As the use of a mobile phone is getting cheaper by the day, the amount of data being transferred through wireless with every call goes on increasing. Speech coding techniques have been used by commercial mobile service providers to create a flexible voicing structure to allow natural sounding speech to be transmitted over long distances and making the sound robust to the presence of acoustic background noise. After over three decades of research, the international standards adopted by the telecom industries uses a compression technology
(between 64 kbps to 2.4 kbps) to provide services while maintaining sound quality.
Prof. Preeti Rao of the Department of Electrical Engineering and her students have patented a new method that can further reduce the data bits to very low bit range (under 2 kbps) without compromising the speech quality. The current compression method uses a frame-based fixed parametric speech coder whereby either by managing the frame size, predicting the interframe correlation or encoding only selective frames together with interpolation techniques, desired compression rates are achieved. The proposed patented method uses a synergistic approach of prediction and encoding. Their invention is able to provide a good "communication quality", fixed-rate speech compression method that is capable of being ported to an appropriate hardware platform to obtain an improved speech compression system while minimising losses in sound quality.
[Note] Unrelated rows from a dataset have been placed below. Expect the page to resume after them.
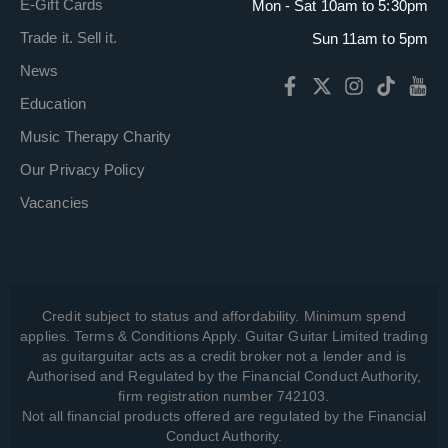
E-Gift Cards
Mon - Sat 10am to 5:30pm
Trade it. Sell it.
Sun 11am to 5pm
News
Education
Music Therapy Charity
Our Privacy Policy
Vacancies
Credit subject to status and affordability. Minimum spend
applies. Terms & Conditions Apply. Guitar Guitar Limited trading
as guitarguitar acts as a credit broker not a lender and is
Authorised and Regulated by the Financial Conduct Authority,
firm registration number 742103.
Not all financial products offered are regulated by the Financial
Conduct Authority.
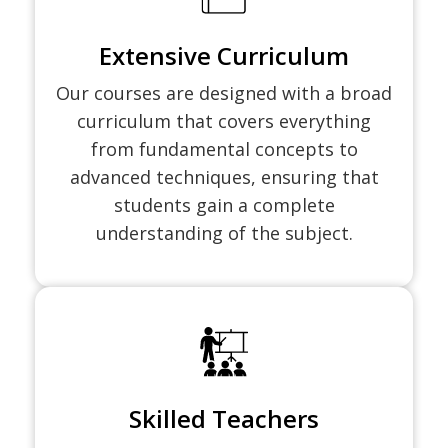
Extensive Curriculum
Our courses are designed with a broad
curriculum that covers everything
from fundamental concepts to
advanced techniques, ensuring that
students gain a complete
understanding of the subject.
Skilled Teachers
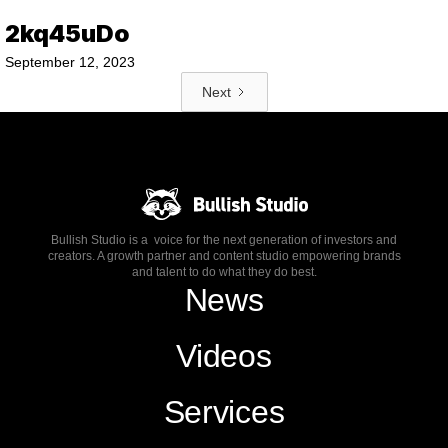
2kq45uDo
September 12, 2023
Next
Bullish Studio is a voice for the next generation of investors and
creators. A growth partner and content studio empowering brands
and talent to do what they do best.
News
Videos
Services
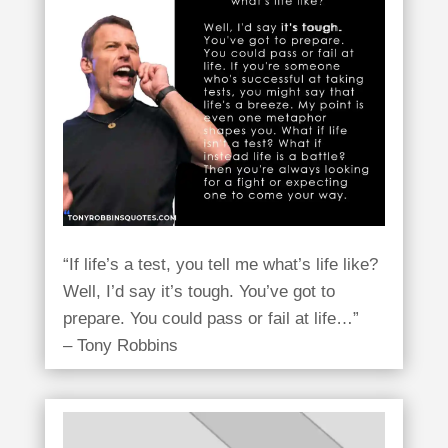
“If life’s a test, you tell me what’s life like?
Well, I’d say it’s tough. You’ve got to
prepare. You could pass or fail at life…”
– Tony Robbins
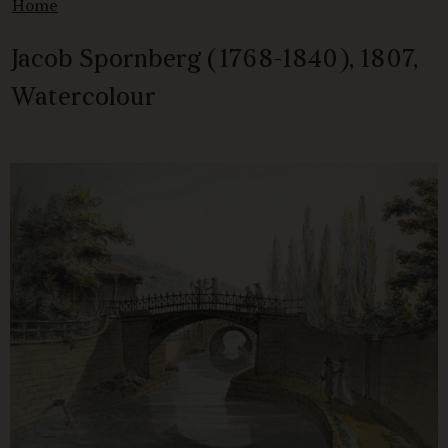
Home
Jacob Spornberg (1768-1840), 1807,
Watercolour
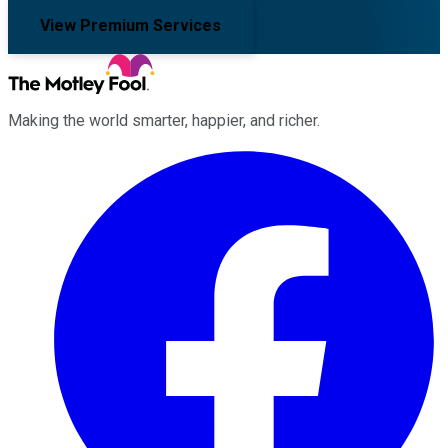
View Premium Services
Making the world smarter, happier, and richer.
Facebook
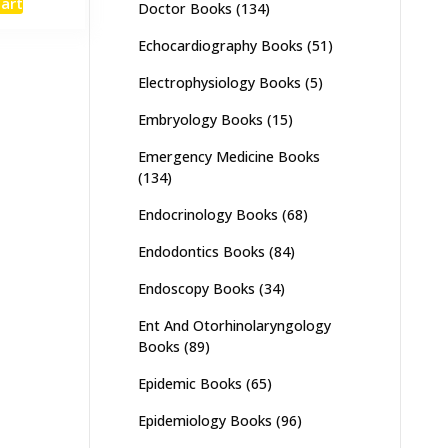
cart
Doctor Books
(134)
:
is:
,500.
₨ 1,100.
Echocardiography Books
(51)
Electrophysiology Books
(5)
Embryology Books
(15)
Emergency Medicine Books
(134)
Endocrinology Books
(68)
Endodontics Books
(84)
Endoscopy Books
(34)
Ent And Otorhinolaryngology
Books
(89)
Epidemic Books
(65)
Epidemiology Books
(96)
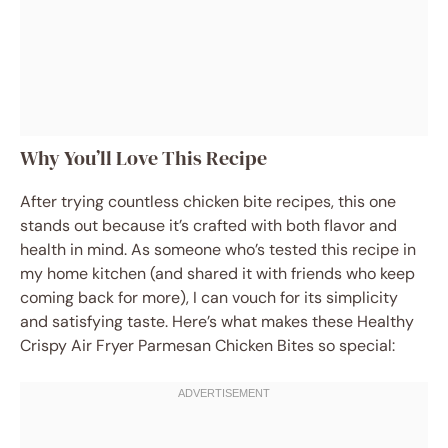
Why You’ll Love This Recipe
After trying countless chicken bite recipes, this one
stands out because it’s crafted with both flavor and
health in mind. As someone who’s tested this recipe in
my home kitchen (and shared it with friends who keep
coming back for more), I can vouch for its simplicity
and satisfying taste. Here’s what makes these Healthy
Crispy Air Fryer Parmesan Chicken Bites so special:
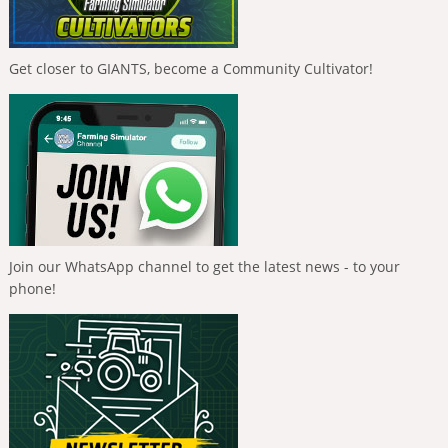
Get closer to GIANTS, become a Community Cultivator!
Join our WhatsApp channel to get the latest news - to your
phone!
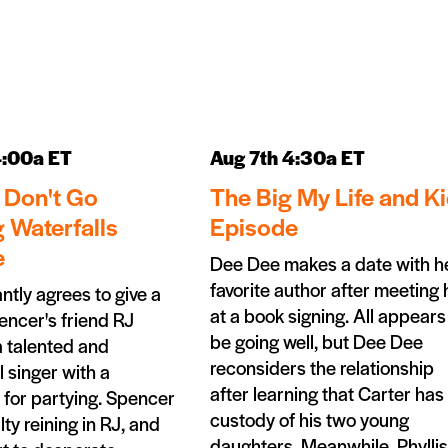
4:00a ET
Aug 7th 4:30a ET
 Don't Go
The Big My Life and K
 Waterfalls
Episode
e
Dee Dee makes a date with h
favorite author after meeting
antly agrees to give a
at a book signing. All appears
encer's friend RJ
be going well, but Dee Dee
a talented and
reconsiders the relationship
 singer with a
after learning that Carter has 
 for partying. Spencer
custody of his two young
lty reining in RJ, and
daughters. Meanwhile, Phyllis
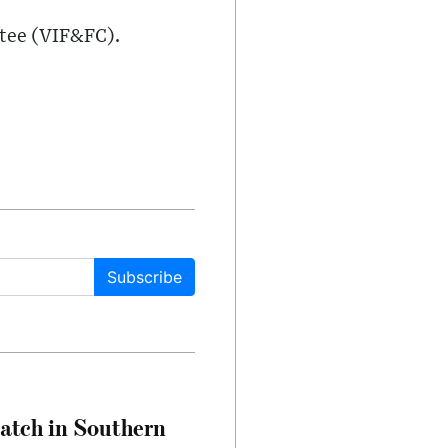
tee (VIF&FC).
Subscribe
Match in Southern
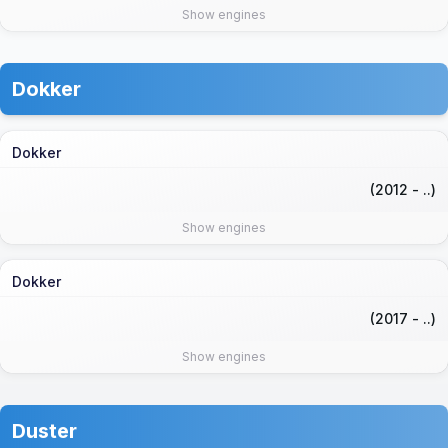
Show engines
Dokker
Dokker
(2012 - ..)
Show engines
Dokker
(2017 - ..)
Show engines
Duster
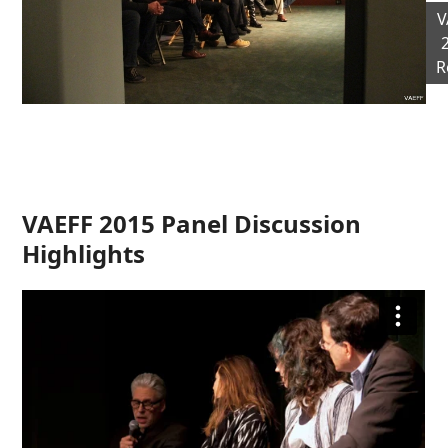
V
R
VAEFF 2015 Panel Discussion
Highlights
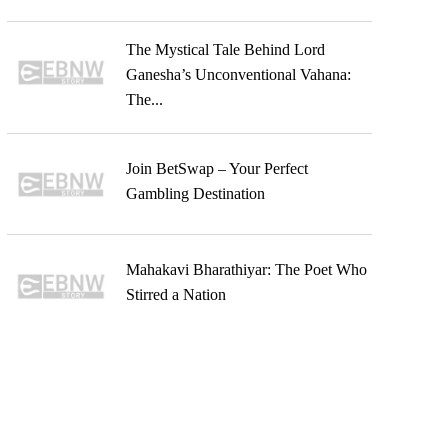
The Mystical Tale Behind Lord
Ganesha’s Unconventional Vahana:
The...
Join BetSwap – Your Perfect
Gambling Destination
Mahakavi Bharathiyar: The Poet Who
Stirred a Nation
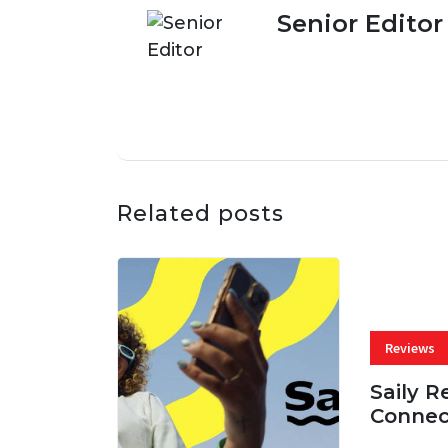
Senior Editor
Related posts
Reviews
Saily R
Connec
The benefits of this invention are many and the application in telecommunications is only limited by its user. This invention can be adopted by defense organisations as a standard for secure communication replacing previous systems that may be proprietary or outdated. Mobile service operators and telecommunication service providers can provide connectivity in rural India with minimum expenses as the invention can be reasonably easily implemented on the current hardware systems. With reduced bit rate, internet telephony can be used for long distance calls as the home broadband technologies in India start to match up with their western counterparts.